Work order: Give every line from the entries that contains "after".

[Data extracted from a collection]

========================================

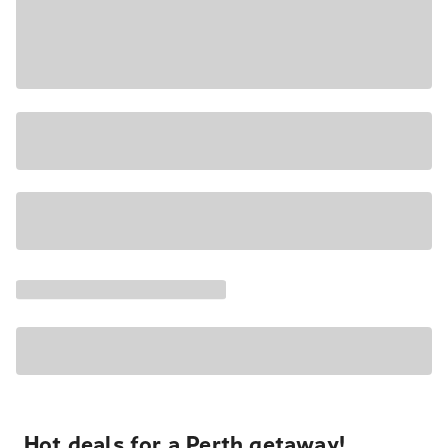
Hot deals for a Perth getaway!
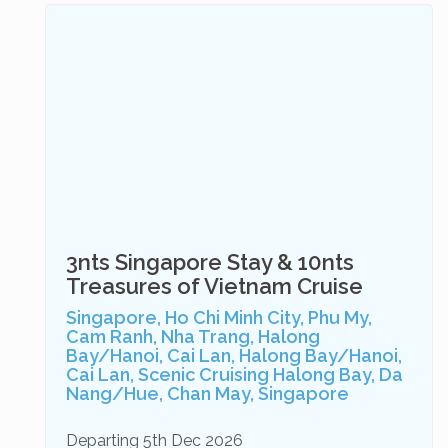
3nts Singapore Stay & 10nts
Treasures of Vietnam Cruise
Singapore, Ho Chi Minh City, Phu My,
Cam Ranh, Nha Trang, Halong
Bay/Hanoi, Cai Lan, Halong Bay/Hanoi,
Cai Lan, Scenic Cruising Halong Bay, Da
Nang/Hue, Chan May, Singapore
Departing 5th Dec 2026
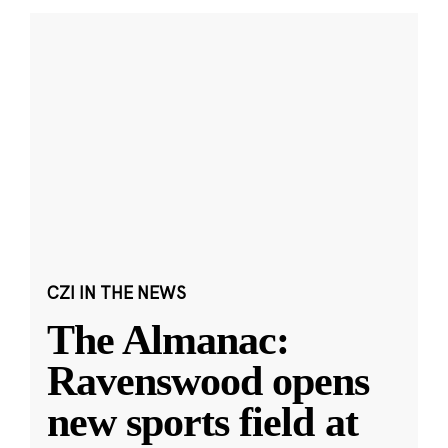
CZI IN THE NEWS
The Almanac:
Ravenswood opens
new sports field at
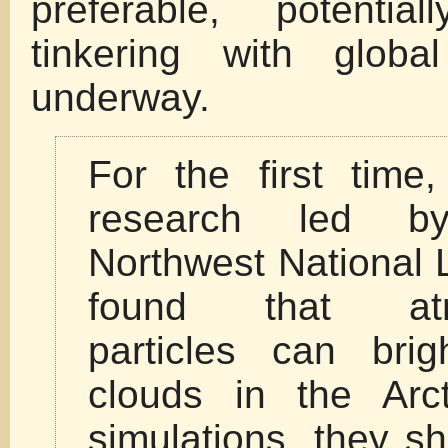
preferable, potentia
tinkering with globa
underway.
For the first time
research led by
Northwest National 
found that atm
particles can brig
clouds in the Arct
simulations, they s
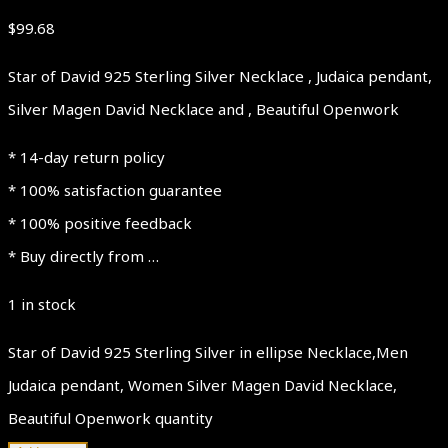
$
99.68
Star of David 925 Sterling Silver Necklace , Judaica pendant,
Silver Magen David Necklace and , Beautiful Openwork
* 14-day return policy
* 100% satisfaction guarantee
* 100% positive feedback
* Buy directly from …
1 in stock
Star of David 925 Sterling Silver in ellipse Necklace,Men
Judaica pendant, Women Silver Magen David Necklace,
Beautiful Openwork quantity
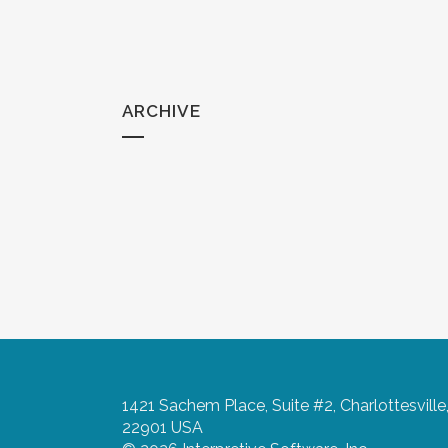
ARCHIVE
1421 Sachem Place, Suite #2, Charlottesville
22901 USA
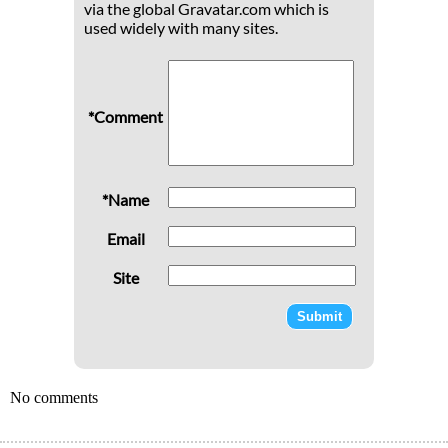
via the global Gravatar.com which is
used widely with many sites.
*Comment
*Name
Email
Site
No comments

========================================

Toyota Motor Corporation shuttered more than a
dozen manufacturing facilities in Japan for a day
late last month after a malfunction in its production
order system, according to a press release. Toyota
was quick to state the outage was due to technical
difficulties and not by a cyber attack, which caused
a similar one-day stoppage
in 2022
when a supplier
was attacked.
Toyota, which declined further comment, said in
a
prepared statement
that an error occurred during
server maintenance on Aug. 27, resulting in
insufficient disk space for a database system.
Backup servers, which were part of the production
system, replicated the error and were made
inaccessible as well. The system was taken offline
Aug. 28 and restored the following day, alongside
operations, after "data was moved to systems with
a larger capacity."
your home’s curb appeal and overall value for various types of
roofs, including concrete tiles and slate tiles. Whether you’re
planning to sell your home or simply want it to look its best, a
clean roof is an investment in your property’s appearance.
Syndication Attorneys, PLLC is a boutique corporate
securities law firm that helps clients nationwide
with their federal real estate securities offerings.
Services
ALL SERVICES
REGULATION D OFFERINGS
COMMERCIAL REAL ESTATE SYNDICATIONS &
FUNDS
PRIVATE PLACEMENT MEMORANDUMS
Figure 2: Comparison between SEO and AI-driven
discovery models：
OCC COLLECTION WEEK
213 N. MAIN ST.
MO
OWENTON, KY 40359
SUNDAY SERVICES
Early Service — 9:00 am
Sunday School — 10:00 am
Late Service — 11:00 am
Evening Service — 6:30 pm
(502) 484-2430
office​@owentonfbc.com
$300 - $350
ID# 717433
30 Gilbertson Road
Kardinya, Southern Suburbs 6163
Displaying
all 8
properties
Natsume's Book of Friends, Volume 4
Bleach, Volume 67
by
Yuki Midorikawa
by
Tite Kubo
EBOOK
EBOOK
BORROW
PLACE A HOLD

========================================

Solution to the problem:
late last month after a malfunction in its production
operations, after "data was moved to systems with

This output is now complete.